Let $P_4(n)$ be the probability that you have at least $4$ consecutive heads after $n$ flips. Clearly $P_4(0)=P_4(1)=P_4(2)=P_4(3)=0$ and $P_4(4)=2^{-4}$.

For more flips, either you have achieved $4$ consecutive heads already or you have a string without $4$ consecutive heads followed by THHHH. So for $n\gt 4$: $$P_4(n)=P_4(n-1)+2^{-5}(1-P_4(n-5))$$.

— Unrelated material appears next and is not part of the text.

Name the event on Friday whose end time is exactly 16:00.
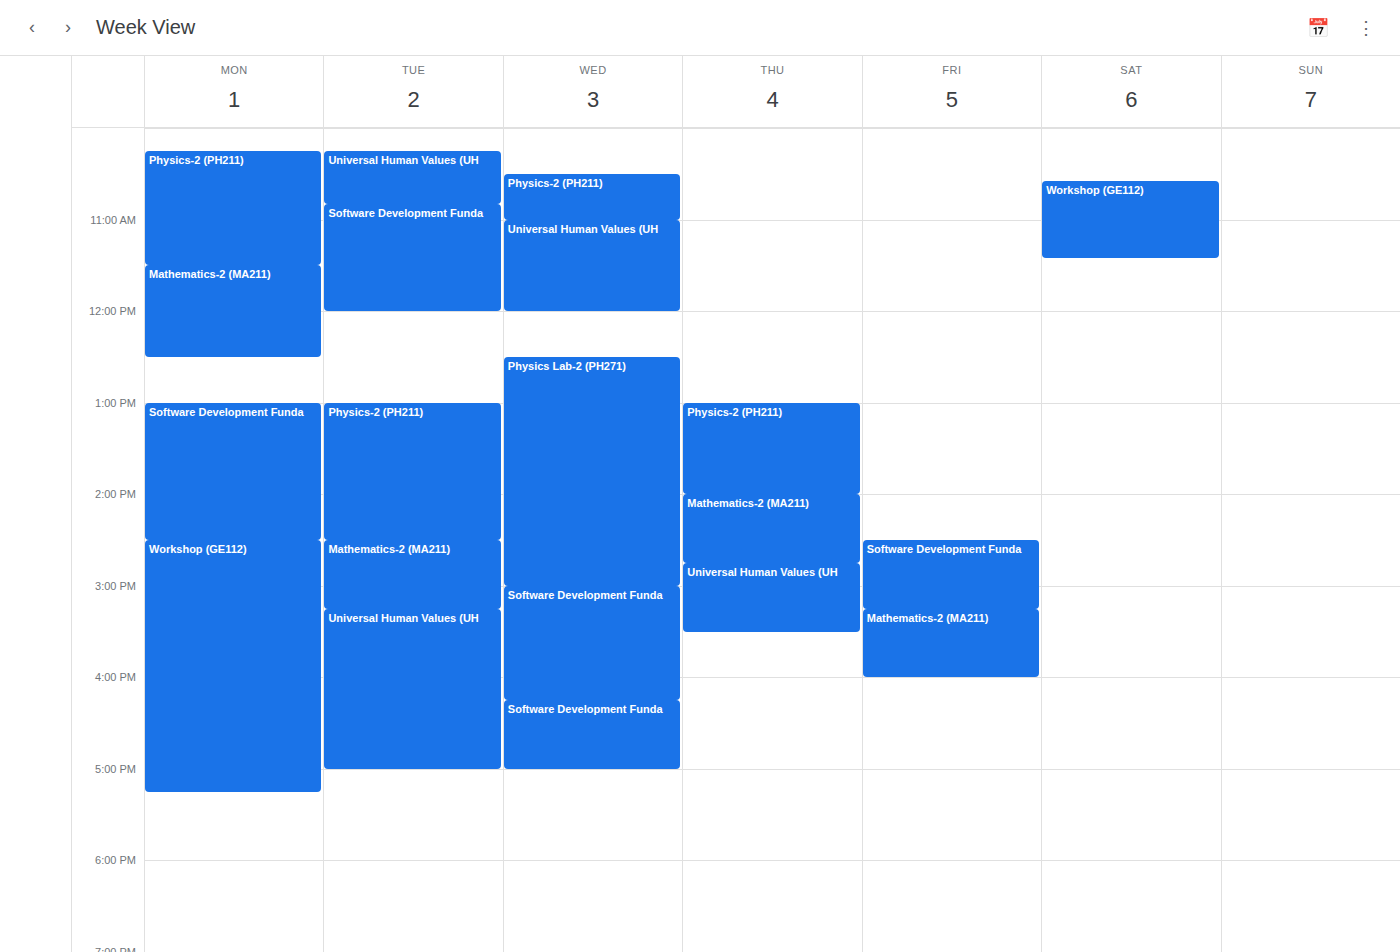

I will leave the calculation to you, but you can check your result at OEIS A$050232$

Answer 2

Total number of possible outcomes is $2^{10} = 1024$. Two sequences of heads with length $4$ or more can be possible only in three following ways: $$HHHHTHHHHT$$ $$HHHHTTHHHH$$ $$THHHHTHHHH$$ $$HHHHHTHHHH$$ $$HHHHTHHHHH$$

Now try to find number of outcomes giving one sequence of $4$ tails in a row, so $n = 4$. Starting from the combination $$HHHH******$$ we reason in the following way: left and right adjacent results must be $T$ (as we currently mention only $n = 4$), the rest do not matter. So for each of $HHHH******$ and $******HHHH$ we have one definite $T$ and $5$ arbitrary values and should exclude $3$ outcomes (to not include abovementioned cases with two sequences of $4$ or more $H$ in a row). If $HHHH$ is not in the beginning or in the end of the line (so, the first $H$ is on the $2^{nd}-6^{th}$ position), then we have $2$ definite $T$ (before and after $HHHH$) and $4$ arbitrary values and should one outcome for $*HHHH*****$ and one for $*****HHHH*$. Hence, total number of suitable outcomes for $n=4$ is $$2 * (2^5 - 3) + 2 * (2^4 - 1) + 3 * 2^4 = 58 + 30 + 48 = 136$$
Similarly, for $n = 5$: $$2 * (2^4 - 1) + 4 * 2^3 = 30 + 32 = 62$$ For $n = 6, 7, 8$: $$2 * 2^{9-n} + (9-n) * 2^{8-n}$$ The total sum of suitable outcomes for $6$, $7$ and $8$ together is $$28 + 12 + 5 = 45$$ If $n=9$ then we have only $2$ possible sequence and $1$ for $n=10$.
Thus, the total sum is $$136+62+45+10+2+1 = 256$$ and the probability of such event is $\frac {256}{1024} = \frac 14$.